Abstract:
Continuing global population growth which is projected to be reaching 9.8 billion by 2050, will remain
a substantial risk on global food security remaining an unprecedented demand for food which will
exceeding by 70%-100%. Agricultural systems are focusing on fulfilling the increasing demands
intensively where agricultural systems are greatly influenced by climate change which is hardly
adaptable; leading reduction of crop yields due to its high dependency on variations in weather. Elevated
temperature and carbon dioxide affects the biological processes like respiration, photosynthesis, plant
growth, reproduction and water use. Thus, the variability of climate and associated weather extremes has
become a major concern of modern science where crop models are accepted as adequate tools for
decision making in relevant aspects. Crop simulation models are computer programs that use quantitative
descriptions of physiological processes to mimic plant growth and development as influenced by
environmental conditions and crop management. The applications of crop models have been extended
across regions at multiple scales to assess the impacts of climate change and identify adaptation
strategies. Proper understanding of the effects of climate change will help optimising crop management
decisions initiating from selection of crop cultivars, sowing dates, fertilising and irrigation scheduling, to
minimize the risks. Crop models are functional in assisting the breeding programs, developing new crop
rotations and maximising the value of seasonal climate forecasts. They have facilitated extrapolation and
establishment of new hypothesis for climate change studies, stimulated investigations into climate change
adaptation, and assisted in communicating to the public and policy makers. Much of the current focus on
climate change risk assessment is concentrated on stringent 1.5–2o C limit on global warming as agreed at
international climate negotiations in Paris, 2015 (COP21). Decision Support System for Agro-Technology
Transfer (DSSAT), Agricultural Production Systems Simulator (APSIM), CERES (Crop Environment
Resource Synthesis) and Aqua crop models are among widely using crop models in worldwide.
Combining climate change and crop models to predict impacts of climate change on crop productivity can
ultimately guide planning of climate change adaptation strategies to ensure future food security. However,
the consistency of these models and experimental data has been debated where the ability to simulate
impacts of high CO2 and climate variability are doubted. Integrated limiting factors including soil
nutrients, pests and weeds are neither fully understood nor well implemented in prominent models.
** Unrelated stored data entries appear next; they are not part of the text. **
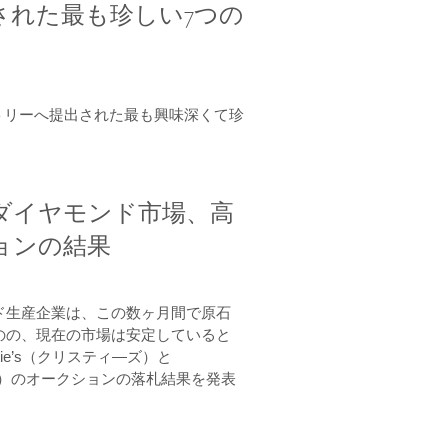
された最も珍しい7つの
ボラトリーへ提出された最も興味深くて珍
。
ダイヤモンド市場、高
ョンの結果
ド生産企業は、この数ヶ月間で原石
のの、現在の市場は安定していると
tie’s（クリスティ―ズ）と
ビーズ）のオークションの落札結果を発表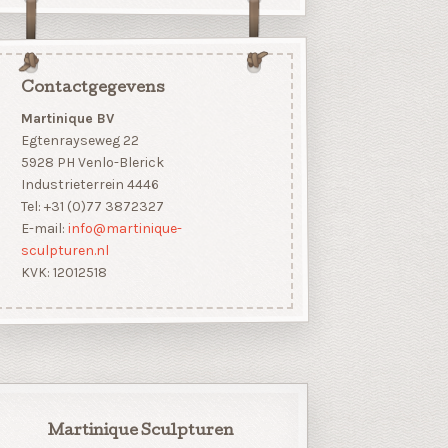
Contactgegevens
Martinique BV
Egtenrayseweg 22
5928 PH Venlo-Blerick
Industrieterrein 4446
Tel: +31 (0)77 3872327
E-mail:
info@martinique-
sculpturen.nl
KVK: 12012518
Martinique Sculpturen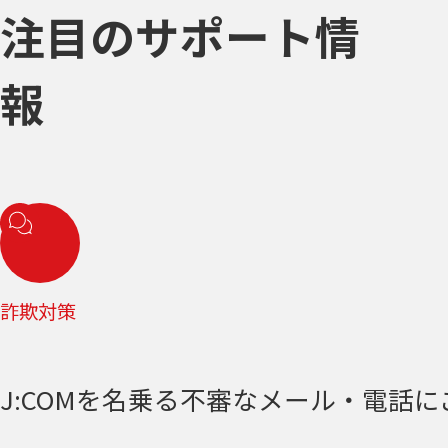
注目のサポート情
報
詐欺対策
J:COMを名乗る不審なメール・電話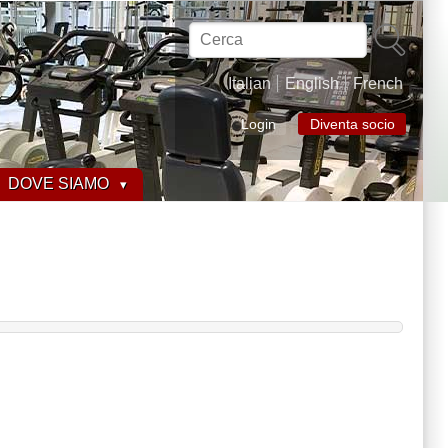
Cerca
Italian
English
French
Login
Diventa socio
DOVE SIAMO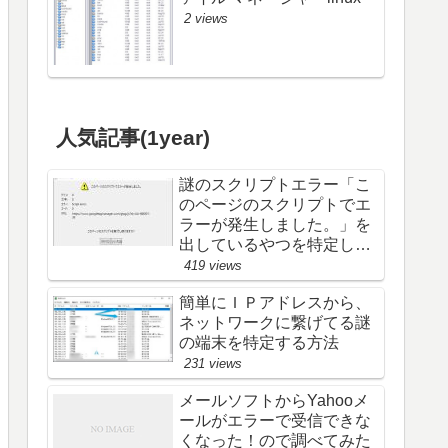
2 views
人気記事(1year)
謎のスクリプトエラー「こ
のページのスクリプトでエ
ラーが発生しました。」を
出しているやつを特定し
た (; ･`д･´)
419 views
簡単にＩＰアドレスから、
ネットワークに繋げてる謎
の端末を特定する方法
231 views
メールソフトからYahooメ
ールがエラーで受信できな
くなった！ので調べてみた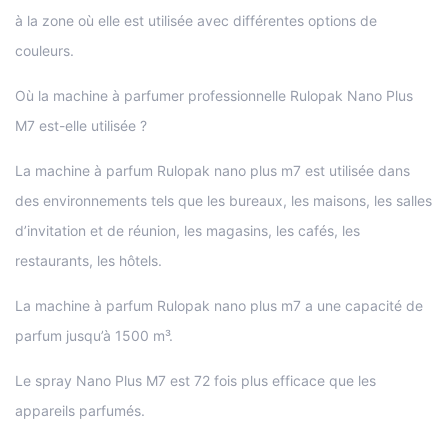
à la zone où elle est utilisée avec différentes options de
couleurs.
Où la machine à parfumer professionnelle Rulopak Nano Plus
M7 est-elle utilisée ?
La machine à parfum Rulopak nano plus m7 est utilisée dans
des environnements tels que les bureaux, les maisons, les salles
d’invitation et de réunion, les magasins, les cafés, les
restaurants, les hôtels.
La machine à parfum Rulopak nano plus m7 a une capacité de
parfum jusqu’à 1500 m³.
Le spray Nano Plus M7 est 72 fois plus efficace que les
appareils parfumés.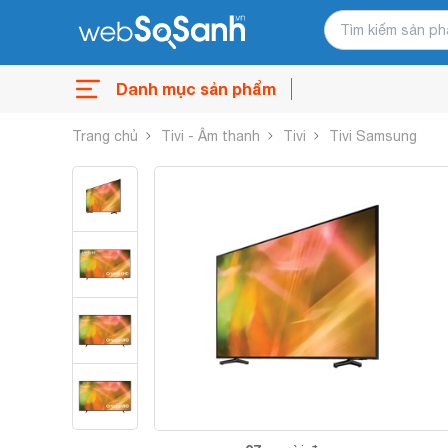
Danh mục sản phẩm
Trang chủ
Tivi - Âm thanh
Tivi
Tivi Samsung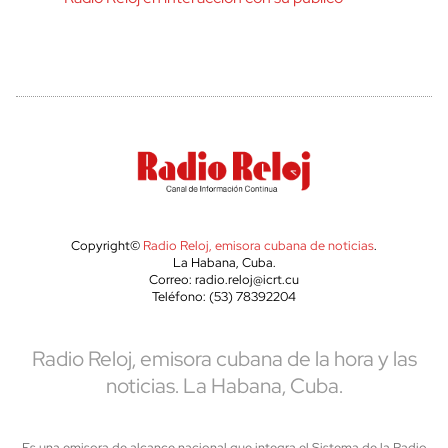
Copyright©
Radio Reloj, emisora cubana de noticias
.
La Habana, Cuba.
Correo: radio.reloj@icrt.cu
Teléfono: (53) 78392204
Radio Reloj, emisora cubana de la hora y las
noticias. La Habana, Cuba.
Es una emisora de alcance nacional que integra el Sistema de la Radio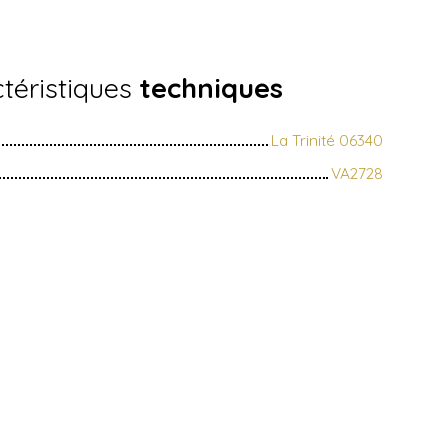
téristiques
techniques
La Trinité 06340
VA2728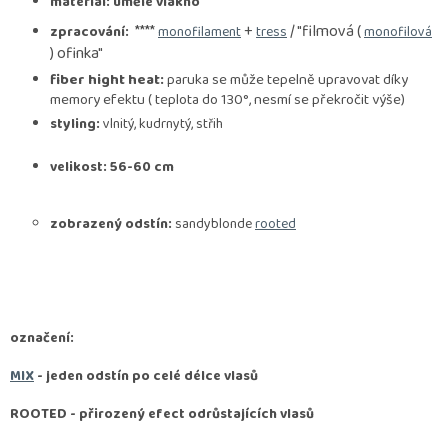
materiál: umělé vlákno
****
+
/ "filmová (
zpracování:
monofilament
tress
monofilová
) ofinka"
fiber hight heat:
paruka se může tepelně upravovat díky
memory efektu ( teplota do 130°, nesmí se překročit výše)
styling:
vlnitý, kudrnytý, střih
velikost: 56-60 cm
zobrazený odstín:
sandyblonde
rooted
označení:
MIX
- jeden odstín po celé délce vlasů
ROOTED -
přirozený efect odrůstajících vlasů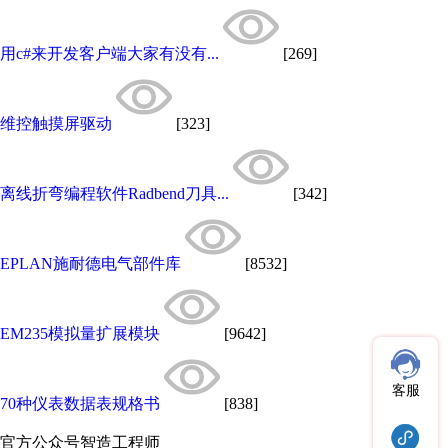
用c#来开发客户端大家有没有...
[269]
维控触摸屏驱动
[323]
离线折弯编程软件Radbend刀具...
[342]
EPLAN施耐德电气部件库
[8532]
EM235模拟量扩展模块
[9642]
客服
70种仪表数据表规格书
[838]
官方公众号
智造工程师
Targeted model developments are important to be focused on the interactions of abiotic; biotic factors and
plant genetic variability with elevated CO2 and temperatures together with their effects on harvest. Future
crop modeling will incorporate risk assessment approach with greenhouse gas emission scenarios and
regional climate models. This paper reviews applications of crop models in climate change simulation
with their advantages, disadvantages and future perspectives.